The human body is supposed to be able to make some linolenic and most arachidonic fatty acids from linoleic acid. Previously, all three were considered essential fatty acids (EFA) before the metabolism of these fatty acids was understood.

Linoleic acid is found in butter, cocoa butter and coconut oil as well oils from corn, cottonseed, olive, palm, palm kernel, peanut, rapeseed (Canola), safflower, sesame, soybean, and sunflower. Butter, coconut, palm and palm kernel are saturated fats and the others are monounsaturated (olive and peanut) or polyunsaturated (corn, cottonseed, rapeseed, safflower, soybean, and sunflower. Sesame oil contains about equal amounts of mono and polyunsaturated fats.

Linolenic and arachidonic fatty acids are also found in these same food sources of fat.

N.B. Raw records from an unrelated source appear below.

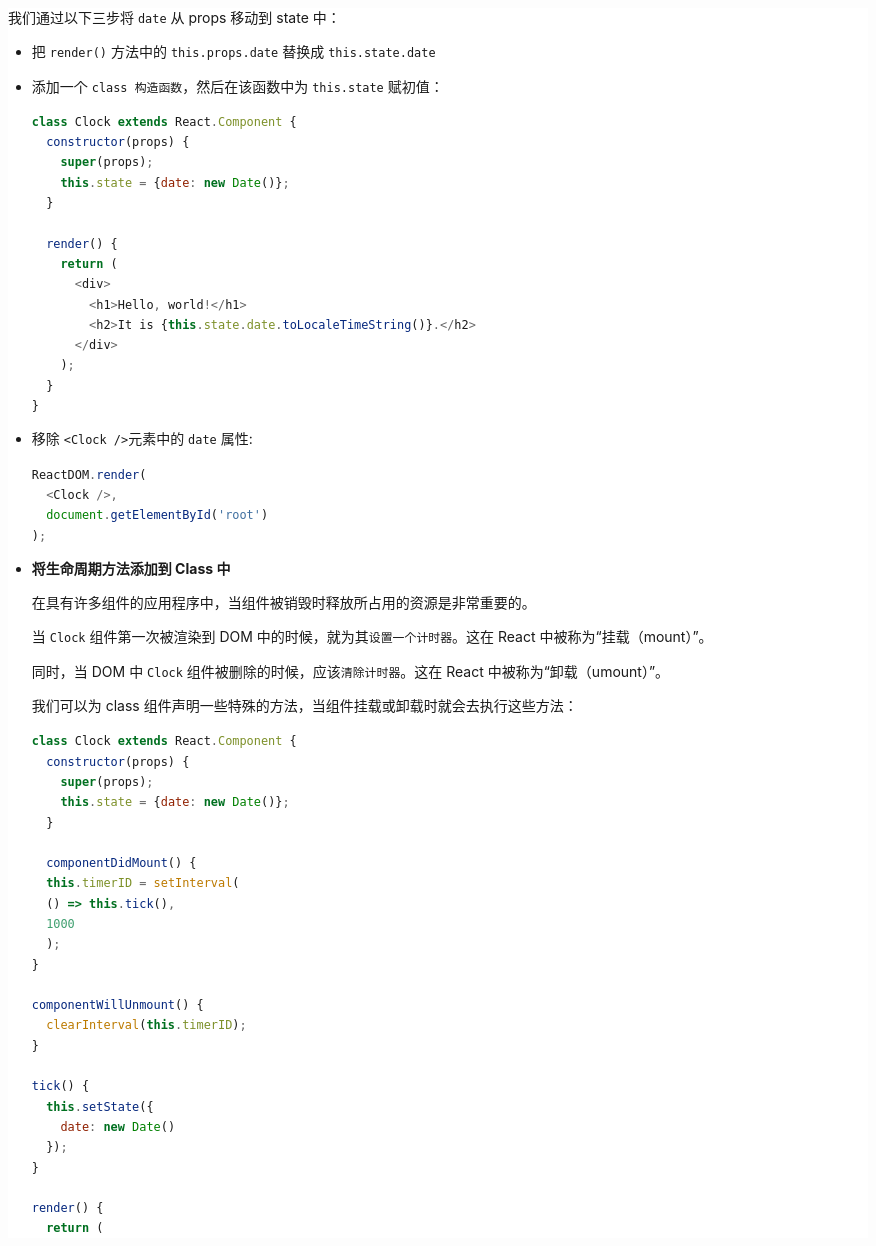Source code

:   我们通过以下三步将 `date` 从 props 移动到 state 中：

  - 把 `render()` 方法中的 `this.props.date` 替换成 `this.state.date`

  - 添加一个 `class 构造函数`，然后在该函数中为 `this.state` 赋初值：

    ```js
    class Clock extends React.Component {
      constructor(props) {
        super(props);
        this.state = {date: new Date()};
      }

      render() {
        return (
          <div>
            <h1>Hello, world!</h1>
            <h2>It is {this.state.date.toLocaleTimeString()}.</h2>
          </div>
        );
      }
    }
    ```

  - 移除 `<Clock />`元素中的 `date` 属性:

    ```js
    ReactDOM.render(
      <Clock />,
      document.getElementById('root')
    );
    ```

+ **将生命周期方法添加到 Class 中**

  在具有许多组件的应用程序中，当组件被销毁时释放所占用的资源是非常重要的。

  当 `Clock` 组件第一次被渲染到 DOM 中的时候，就为其`设置一个计时器`。这在 React 中被称为“挂载（mount）”。

  同时，当 DOM 中 `Clock` 组件被删除的时候，应该`清除计时器`。这在 React 中被称为“卸载（umount）”。

  我们可以为 class 组件声明一些特殊的方法，当组件挂载或卸载时就会去执行这些方法：

  ```js
  class Clock extends React.Component {
    constructor(props) {
      super(props);
      this.state = {date: new Date()};
    }

    componentDidMount() {
    this.timerID = setInterval(
    () => this.tick(),
    1000
    );
  }

  componentWillUnmount() {
    clearInterval(this.timerID);
  }

  tick() {
    this.setState({
      date: new Date()
    });
  }

  render() {
    return (
  ```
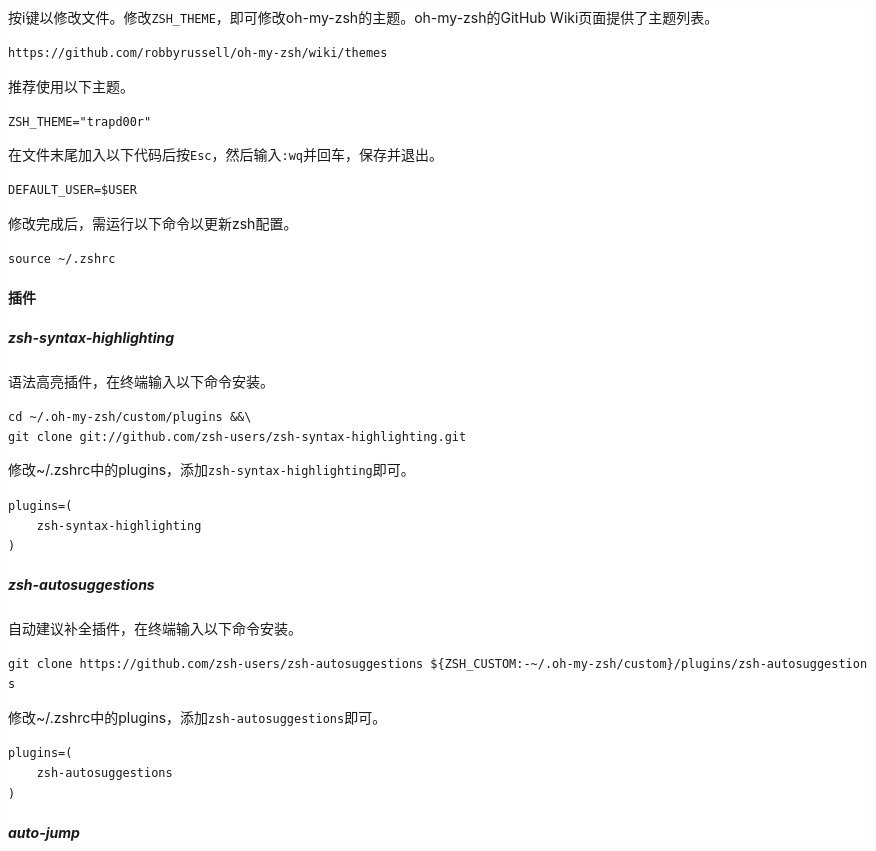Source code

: 按i键以修改文件。修改`ZSH_THEME`，即可修改oh-my-zsh的主题。oh-my-zsh的GitHub Wiki页面提供了主题列表。

```
https://github.com/robbyrussell/oh-my-zsh/wiki/themes
```

推荐使用以下主题。

```
ZSH_THEME="trapd00r"
```

在文件末尾加入以下代码后按`Esc`，然后输入`:wq`并回车，保存并退出。

```
DEFAULT_USER=$USER
```

修改完成后，需运行以下命令以更新zsh配置。

```
source ~/.zshrc
```

#### 插件

##### zsh-syntax-highlighting

语法高亮插件，在终端输入以下命令安装。

```
cd ~/.oh-my-zsh/custom/plugins &&\
git clone git://github.com/zsh-users/zsh-syntax-highlighting.git
```

修改~/.zshrc中的plugins，添加`zsh-syntax-highlighting`即可。

```
plugins=(
    zsh-syntax-highlighting
)
```

##### zsh-autosuggestions

自动建议补全插件，在终端输入以下命令安装。

```
git clone https://github.com/zsh-users/zsh-autosuggestions ${ZSH_CUSTOM:-~/.oh-my-zsh/custom}/plugins/zsh-autosuggestions
```

修改~/.zshrc中的plugins，添加`zsh-autosuggestions`即可。

```
plugins=(
    zsh-autosuggestions
)
```

##### auto-jump
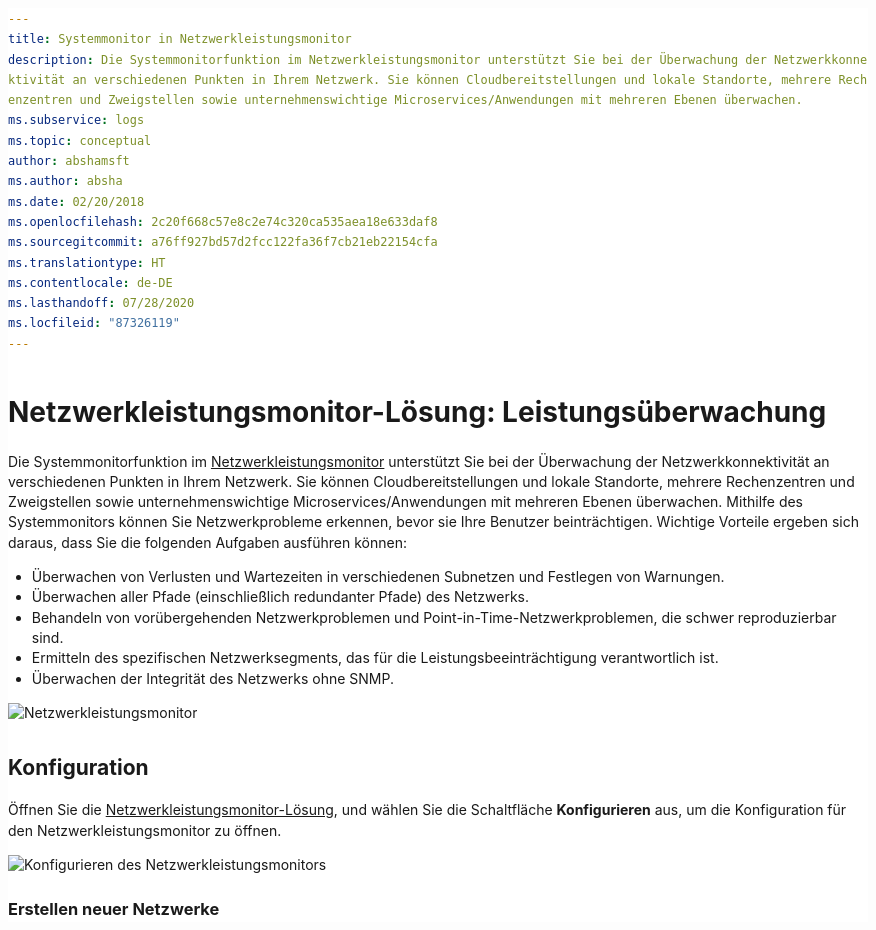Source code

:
 ```yaml
---
title: Systemmonitor in Netzwerkleistungsmonitor
description: Die Systemmonitorfunktion im Netzwerkleistungsmonitor unterstützt Sie bei der Überwachung der Netzwerkkonnektivität an verschiedenen Punkten in Ihrem Netzwerk. Sie können Cloudbereitstellungen und lokale Standorte, mehrere Rechenzentren und Zweigstellen sowie unternehmenswichtige Microservices/Anwendungen mit mehreren Ebenen überwachen.
ms.subservice: logs
ms.topic: conceptual
author: abshamsft
ms.author: absha
ms.date: 02/20/2018
ms.openlocfilehash: 2c20f668c57e8c2e74c320ca535aea18e633daf8
ms.sourcegitcommit: a76ff927bd57d2fcc122fa36f7cb21eb22154cfa
ms.translationtype: HT
ms.contentlocale: de-DE
ms.lasthandoff: 07/28/2020
ms.locfileid: "87326119"
---
```

# <a name="network-performance-monitor-solution-performance-monitoring"></a>Netzwerkleistungsmonitor-Lösung: Leistungsüberwachung

Die Systemmonitorfunktion im [Netzwerkleistungsmonitor](network-performance-monitor.md) unterstützt Sie bei der Überwachung der Netzwerkkonnektivität an verschiedenen Punkten in Ihrem Netzwerk. Sie können Cloudbereitstellungen und lokale Standorte, mehrere Rechenzentren und Zweigstellen sowie unternehmenswichtige Microservices/Anwendungen mit mehreren Ebenen überwachen. Mithilfe des Systemmonitors können Sie Netzwerkprobleme erkennen, bevor sie Ihre Benutzer beinträchtigen. Wichtige Vorteile ergeben sich daraus, dass Sie die folgenden Aufgaben ausführen können: 

- Überwachen von Verlusten und Wartezeiten in verschiedenen Subnetzen und Festlegen von Warnungen.
- Überwachen aller Pfade (einschließlich redundanter Pfade) des Netzwerks.
- Behandeln von vorübergehenden Netzwerkproblemen und Point-in-Time-Netzwerkproblemen, die schwer reproduzierbar sind.
- Ermitteln des spezifischen Netzwerksegments, das für die Leistungsbeeinträchtigung verantwortlich ist.
- Überwachen der Integrität des Netzwerks ohne SNMP.


![Netzwerkleistungsmonitor](media/network-performance-monitor-performance-monitor/npm-performance-monitor.png)

## <a name="configuration"></a>Konfiguration
Öffnen Sie die [Netzwerkleistungsmonitor-Lösung](network-performance-monitor.md), und wählen Sie die Schaltfläche **Konfigurieren** aus, um die Konfiguration für den Netzwerkleistungsmonitor zu öffnen.

![Konfigurieren des Netzwerkleistungsmonitors](media/network-performance-monitor-performance-monitor/npm-configure-button.png)

### <a name="create-new-networks"></a>Erstellen neuer Netzwerke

The essential fatty acids found in fish oils are linolenic (18:3), timnodonic (20:5) and docosahexaenoic (22:6). Including two or three servings of broiled or baked fish per week in the diet has been recommended mostly because fish is generally lower in fat than red meats. Some fresh and salt-water fish are high in fat (trout and mackerel).

As to your comment about folic acid (important vitamin in the synthesis of new cells, especially during pregnancy to prevent neural tube defects) and cobalamin (vitamin B-12 which is important in the manufacture of red blood cells), their functions are equally important for which there are Recommended Dietary Allowances.

PS My “Ask the Dietitian” format is intended for the general public as a source of nutritional information, not a forum for scientists to debate in technical terms what only nutrition scientists understand. Most people want to know what to buy at the grocery store and how to eat healthy foods. Thank you for your comments.